*WRITTEN TASK A*. Can you set down these entries word for word, starting at the first one and ending with the line that contains "здивувала шанувальників відвертістю.", including that line?

*PROVIDED PASSAGE*.
· · · · · · ·
So we see the that this chain has two rules. The first rule marks all packages that are originating from the pod running on this node, this mark is later evaluated in the forwarding rules to make sure that the packet is accepted for forwarding. The second rule is where the magic happens – it performs a DNAT, i.e. a destination NAT, and sends our packets to one of the pods. The rule KUBE-SEP-YRELRNVKKL7AIZL7 is similar, with the only difference that it sends the packets to the other pod. So we see that two things are happening

Traffic directed towards port 8080 of the cluster IP address is diverted to one of the pods
Which one of the pods is selected is determined randomly, with a probability of 50% for both pods. Thus these rules implement a simple load balancer.

Let us now see how things change when we use a service of type NodePort. So let us use a slightly different YAML file.

$ kubectl delete -f https://raw.githubusercontent.com/christianb93/Kubernetes/master/network/service.yaml
$ kubectl apply -f https://raw.githubusercontent.com/christianb93/Kubernetes/master/network/nodePortService.yaml

When we now run kubectl get svc, we see that our service appears as a NodePort service, and, as the second entry in the columns PORTS, we find the port that Kubernetes opens for us.

$ kubectl get services
NAME             TYPE        CLUSTER-IP     EXTERNAL-IP   PORT(S)          AGE
alpine-service   NodePort    10.100.165.3           8080:32755/TCP   13s
kubernetes       ClusterIP   10.100.0.1             443/TCP          7h

In my case, the port 32755 has been used. If we now go back to one of the nodes and search the iptables rules for this port, we find that Kubernetes has created two additional NAT rules.

$ sudo iptables -S  -t nat | grep 32755
-A KUBE-NODEPORTS -p tcp -m comment --comment "default/alpine-service:" -m tcp --dport 32755 -j KUBE-MARK-MASQ
-A KUBE-NODEPORTS -p tcp -m comment --comment "default/alpine-service:" -m tcp --dport 32755 -j KUBE-SVC-SXWLG3AINIW24QJC

So we find that for all traffic directed to this port, again a marker is set and the rule KUBE-SVC-SXWLG3AINIW24QJC applies. If you inspect this rule, you will find that it is similar to the rules above and again realizes a load balancer that sends traffic to port 80 of one of the pods.

Let us now verify that we can really reach this pod from the outside world. Of course, this only works once we have allowed incoming traffic on at least one of the nodes in the respective AWS security group. The following commands determine the node Port, your IP address, the security group and the IP address of the node, allow access and submit the curl command (note that I use the cluster name myCluster to select the worker nodes, in case you are not using my scripts to run this example, you will have to change the filter to make this work).
· · · · · · ·
*WRITTEN TASK B*. Can you edit the Kubernetes networking passage by giving it again, starting at "Let us now verify" and ending at "make this work).", with "curl command" changed to "wget command"?
· · · · · · ·
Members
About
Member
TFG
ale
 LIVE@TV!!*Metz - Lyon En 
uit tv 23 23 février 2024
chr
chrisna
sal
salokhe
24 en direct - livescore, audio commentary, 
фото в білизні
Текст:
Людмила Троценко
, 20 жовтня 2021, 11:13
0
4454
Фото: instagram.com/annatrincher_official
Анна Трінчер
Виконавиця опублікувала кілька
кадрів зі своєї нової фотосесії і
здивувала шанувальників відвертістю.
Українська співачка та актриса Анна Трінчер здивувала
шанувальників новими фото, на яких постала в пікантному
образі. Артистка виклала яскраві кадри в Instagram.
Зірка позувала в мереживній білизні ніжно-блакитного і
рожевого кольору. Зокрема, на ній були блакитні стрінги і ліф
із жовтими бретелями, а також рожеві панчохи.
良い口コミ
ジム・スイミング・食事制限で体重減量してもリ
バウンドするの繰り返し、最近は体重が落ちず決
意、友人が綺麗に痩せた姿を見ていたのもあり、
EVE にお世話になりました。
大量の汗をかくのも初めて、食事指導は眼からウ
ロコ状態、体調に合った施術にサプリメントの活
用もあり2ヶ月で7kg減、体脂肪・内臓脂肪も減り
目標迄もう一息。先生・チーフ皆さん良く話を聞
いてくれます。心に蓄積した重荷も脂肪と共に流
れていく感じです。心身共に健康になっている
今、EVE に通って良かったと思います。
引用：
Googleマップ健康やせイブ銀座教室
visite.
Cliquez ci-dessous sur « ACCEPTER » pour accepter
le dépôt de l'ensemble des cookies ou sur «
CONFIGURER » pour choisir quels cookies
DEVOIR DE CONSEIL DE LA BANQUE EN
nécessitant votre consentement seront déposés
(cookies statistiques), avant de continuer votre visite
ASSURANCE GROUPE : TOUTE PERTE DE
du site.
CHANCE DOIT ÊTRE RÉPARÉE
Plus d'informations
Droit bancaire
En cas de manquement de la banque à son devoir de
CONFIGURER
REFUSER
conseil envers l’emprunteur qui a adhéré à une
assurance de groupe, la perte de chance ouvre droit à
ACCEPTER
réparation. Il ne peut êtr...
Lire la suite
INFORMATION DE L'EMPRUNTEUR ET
· · · · · · ·
*EXERCISE ANSWER A*.
Members
About
Member
TFG
ale
 LIVE@TV!!*Metz - Lyon En 
uit tv 23 23 février 2024
chr
chrisna
sal
salokhe
24 en direct - livescore, audio commentary, 
фото в білизні
Текст:
Людмила Троценко
, 20 жовтня 2021, 11:13
0
4454
Фото: instagram.com/annatrincher_official
Анна Трінчер
Виконавиця опублікувала кілька
кадрів зі своєї нової фотосесії і
здивувала шанувальників відвертістю.

*EXERCISE ANSWER B*.
Let us now verify that we can really reach this pod from the outside world. Of course, this only works once we have allowed incoming traffic on at least one of the nodes in the respective AWS security group. The following commands determine the node Port, your IP address, the security group and the IP address of the node, allow access and submit the wget command (note that I use the cluster name myCluster to select the worker nodes, in case you are not using my scripts to run this example, you will have to change the filter to make this work).